> Work order
Copy out each line of the entries below in which the string "상황에서" appears.

> Listed entries
————

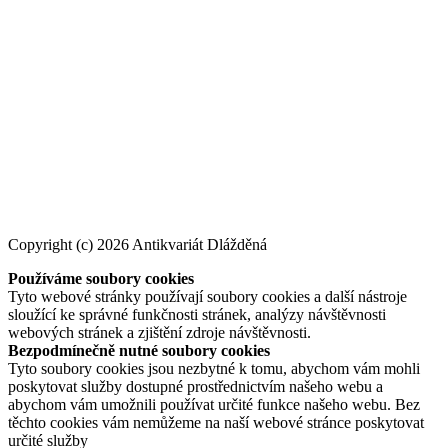
Copyright (c) 2026 Antikvariát Dlážděná
Používáme soubory cookies
Tyto webové stránky používají soubory cookies a další nástroje
sloužící ke správné funkčnosti stránek, analýzy návštěvnosti
webových stránek a zjištění zdroje návštěvnosti.
Bezpodmínečně nutné soubory cookies
Tyto soubory cookies jsou nezbytné k tomu, abychom vám mohli
poskytovat služby dostupné prostřednictvím našeho webu a
abychom vám umožnili používat určité funkce našeho webu. Bez
těchto cookies vám nemůžeme na naší webové stránce poskytovat
určité služby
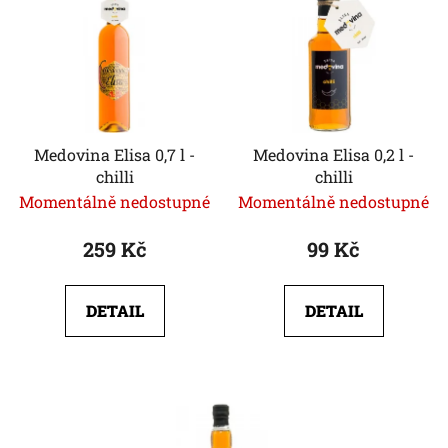
Medovina Elisa 0,7 l -
Medovina Elisa 0,2 l -
chilli
chilli
Momentálně nedostupné
Momentálně nedostupné
259 Kč
99 Kč
DETAIL
DETAIL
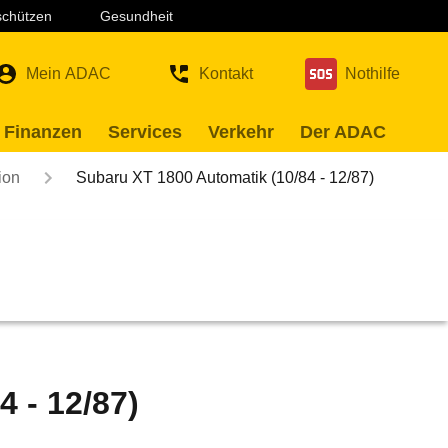
 schützen
Gesundheit
Mein ADAC
Kontakt
Nothilfe
 Finanzen
Services
Verkehr
Der ADAC
ion
Subaru XT 1800 Automatik (10/84 - 12/87)
 - 12/87)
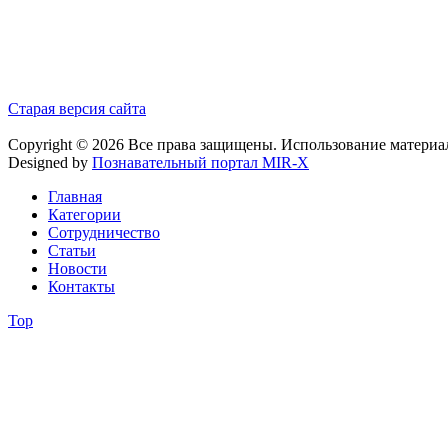
Старая версия сайта
Copyright © 2026 Все права защищены. Использование материа
Designed by
Познавательный портал MIR-X
Главная
Категории
Сотрудничество
Статьи
Новости
Контакты
Top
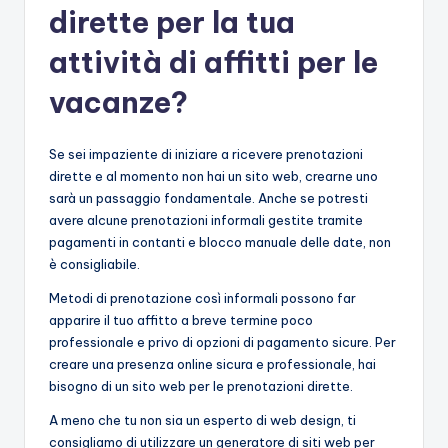
dirette per la tua
attività di affitti per le
vacanze?
Se sei impaziente di iniziare a ricevere prenotazioni
dirette e al momento non hai un sito web, crearne uno
sarà un passaggio fondamentale. Anche se potresti
avere alcune prenotazioni informali gestite tramite
pagamenti in contanti e blocco manuale delle date, non
è consigliabile.
Metodi di prenotazione così informali possono far
apparire il tuo affitto a breve termine poco
professionale e privo di opzioni di pagamento sicure. Per
creare una presenza online sicura e professionale, hai
bisogno di un sito web per le prenotazioni dirette.
A meno che tu non sia un esperto di web design, ti
consigliamo di utilizzare un generatore di siti web per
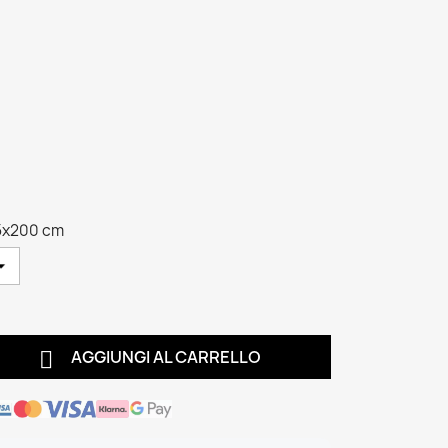
5x200 cm

AGGIUNGI AL CARRELLO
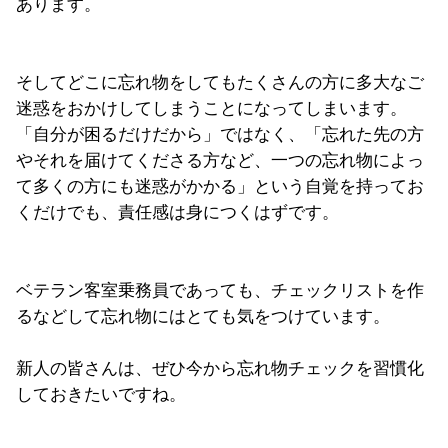
あります。
そしてどこに忘れ物をしてもたくさんの方に多大なご
迷惑をおかけしてしまうことになってしまいます。
「自分が困るだけだから」ではなく、「忘れた先の方
やそれを届けてくださる方など、一つの忘れ物によっ
て多くの方にも迷惑がかかる」という自覚を持ってお
くだけでも、責任感は身につくはずです。
ベテラン客室乗務員であっても、チェックリストを作
るなどして忘れ物にはとても気をつけています。
新人の皆さんは、ぜひ今から忘れ物チェックを習慣化
しておきたいですね。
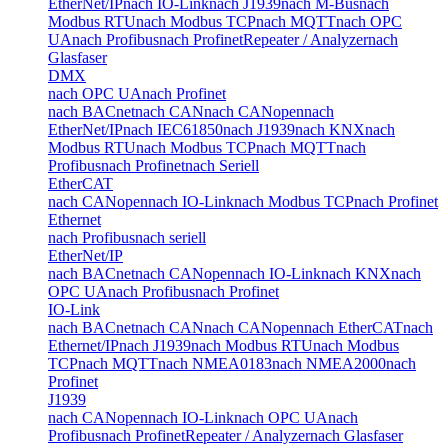
EtherNet/IP
nach IO-Link
nach J1939
nach M-Bus
nach
Modbus RTU
nach Modbus TCP
nach MQTT
nach OPC
UA
nach Profibus
nach Profinet
Repeater / Analyzer
nach
Glasfaser
DMX
nach OPC UA
nach Profinet
nach BACnet
nach CAN
nach CANopen
nach
EtherNet/IP
nach IEC61850
nach J1939
nach KNX
nach
Modbus RTU
nach Modbus TCP
nach MQTT
nach
Profibus
nach Profinet
nach Seriell
EtherCAT
nach CANopen
nach IO-Link
nach Modbus TCP
nach Profinet
Ethernet
nach Profibus
nach seriell
EtherNet/IP
nach BACnet
nach CANopen
nach IO-Link
nach KNX
nach
OPC UA
nach Profibus
nach Profinet
IO-Link
nach BACnet
nach CAN
nach CANopen
nach EtherCAT
nach
Ethernet/IP
nach J1939
nach Modbus RTU
nach Modbus
TCP
nach MQTT
nach NMEA0183
nach NMEA2000
nach
Profinet
J1939
nach CANopen
nach IO-Link
nach OPC UA
nach
Profibus
nach Profinet
Repeater / Analyzer
nach Glasfaser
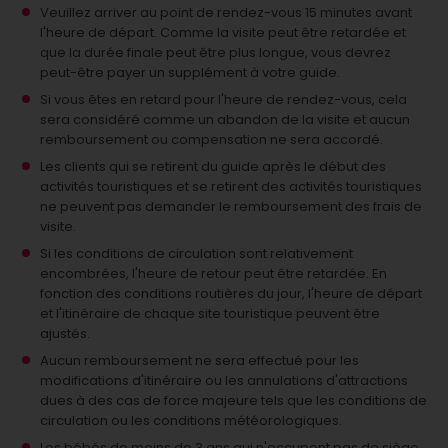
Veuillez arriver au point de rendez-vous 15 minutes avant
l'heure de départ. Comme la visite peut être retardée et
que la durée finale peut être plus longue, vous devrez
peut-être payer un supplément à votre guide.
Si vous êtes en retard pour l'heure de rendez-vous, cela
sera considéré comme un abandon de la visite et aucun
remboursement ou compensation ne sera accordé.
Les clients qui se retirent du guide après le début des
activités touristiques et se retirent des activités touristiques
ne peuvent pas demander le remboursement des frais de
visite.
Si les conditions de circulation sont relativement
encombrées, l'heure de retour peut être retardée. En
fonction des conditions routières du jour, l'heure de départ
et l'itinéraire de chaque site touristique peuvent être
ajustés.
Aucun remboursement ne sera effectué pour les
modifications d'itinéraire ou les annulations d'attractions
dues à des cas de force majeure tels que les conditions de
circulation ou les conditions météorologiques.
Les bébés de moins de 3 ans qui n'occupent pas de siège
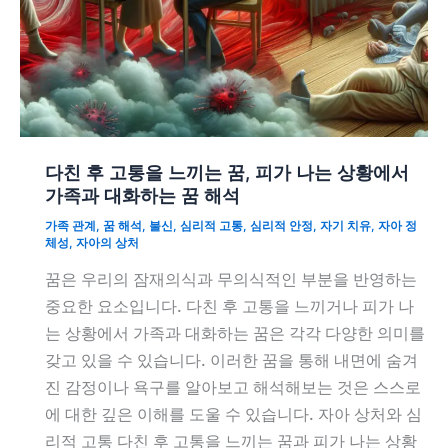
다친 후 고통을 느끼는 꿈, 피가 나는 상황에서
가족과 대화하는 꿈 해석
가족 관계
,
꿈 해석
,
불신
,
심리적 고통
,
심리적 안정
,
자기 치유
,
자아 정
체성
,
자아의 상처
꿈은 우리의 잠재의식과 무의식적인 부분을 반영하는
중요한 요소입니다. 다친 후 고통을 느끼거나 피가 나
는 상황에서 가족과 대화하는 꿈은 각각 다양한 의미를
갖고 있을 수 있습니다. 이러한 꿈을 통해 내면에 숨겨
진 감정이나 욕구를 알아보고 해석해보는 것은 스스로
에 대한 깊은 이해를 도울 수 있습니다. 자아 상처와 심
리적 고통 다친 후 고통을 느끼는 꿈과 피가 나는 상황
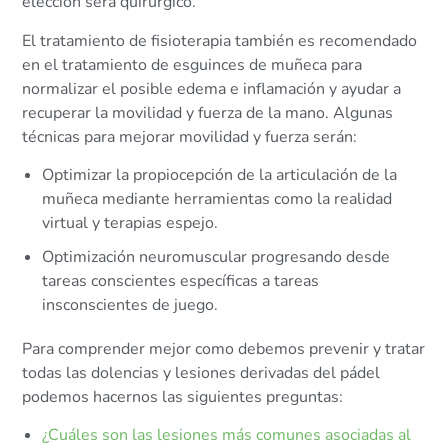
elección será quirúrgico.
El tratamiento de fisioterapia también es recomendado
en el tratamiento de esguinces de muñeca para
normalizar el posible edema e inflamación y ayudar a
recuperar la movilidad y fuerza de la mano. Algunas
técnicas para mejorar movilidad y fuerza serán:
Optimizar la propiocepción de la articulación de la
muñeca mediante herramientas como la realidad
virtual y terapias espejo.
Optimización neuromuscular progresando desde
tareas conscientes específicas a tareas
insconscientes de juego.
Para comprender mejor como debemos prevenir y tratar
todas las dolencias y lesiones derivadas del pádel
podemos hacernos las siguientes preguntas:
¿Cuáles son las lesiones más comunes asociadas al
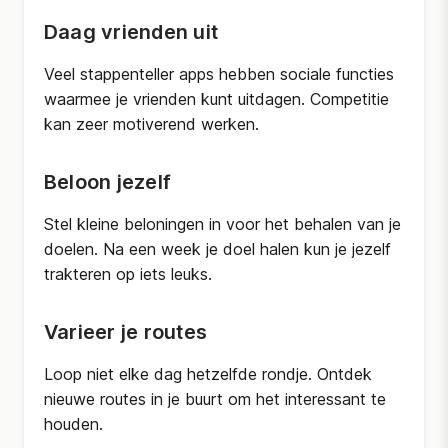
Daag vrienden uit
Veel stappenteller apps hebben sociale functies
waarmee je vrienden kunt uitdagen. Competitie
kan zeer motiverend werken.
Beloon jezelf
Stel kleine beloningen in voor het behalen van je
doelen. Na een week je doel halen kun je jezelf
trakteren op iets leuks.
Varieer je routes
Loop niet elke dag hetzelfde rondje. Ontdek
nieuwe routes in je buurt om het interessant te
houden.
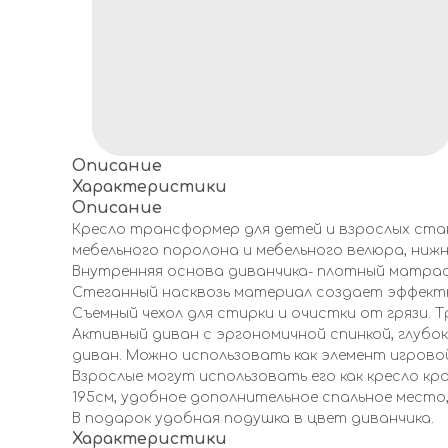
Описание
Характеристики
Описание
Кресло трансформер для детей и взрослых ста
мебельного поролона и мебельного велюра, нижн
Внутренняя основа диванчика- плотный матрасн
Стеганный насквозь материал создает эффектн
Съемный чехол для стирки и очистки от грязи.
Активный диван с эргономичной спинкой, глубок
диван. Можно использовать как элемент игрово
Взрослые могут использовать его как кресло к
195см, удобное дополнительное спальное место,
В подарок удобная подушка в цвет диванчика.
Характеристики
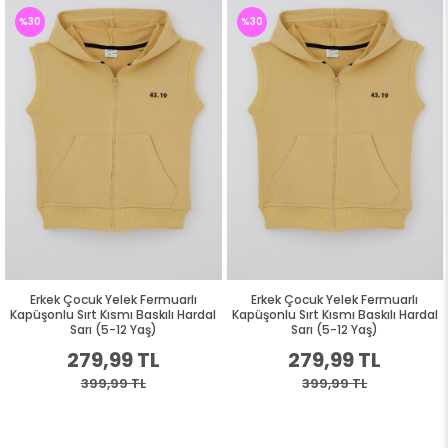
%30
%30
Erkek Çocuk Yelek Fermuarlı
Erkek Çocuk Yelek Fermuarlı
Kapüşonlu Sırt Kısmı Baskılı Hardal
Kapüşonlu Sırt Kısmı Baskılı Hardal
Sarı (5-12 Yaş)
Sarı (5-12 Yaş)
279,99 TL
279,99 TL
399,99 TL
399,99 TL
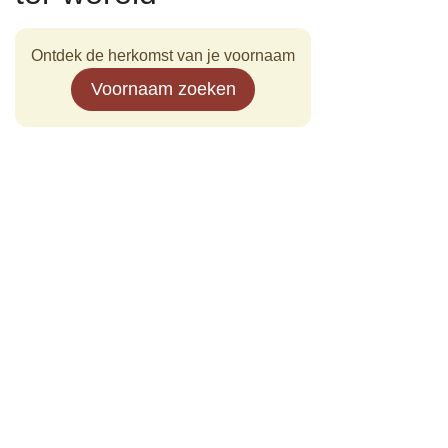
Ontdek de herkomst van je voornaam
Voornaam zoeken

————

> Response to this task
다친 후 고통을 느끼는 꿈, 피가 나는 상황에서
는 상황에서 가족과 대화하는 꿈은 각각 다양한 의미를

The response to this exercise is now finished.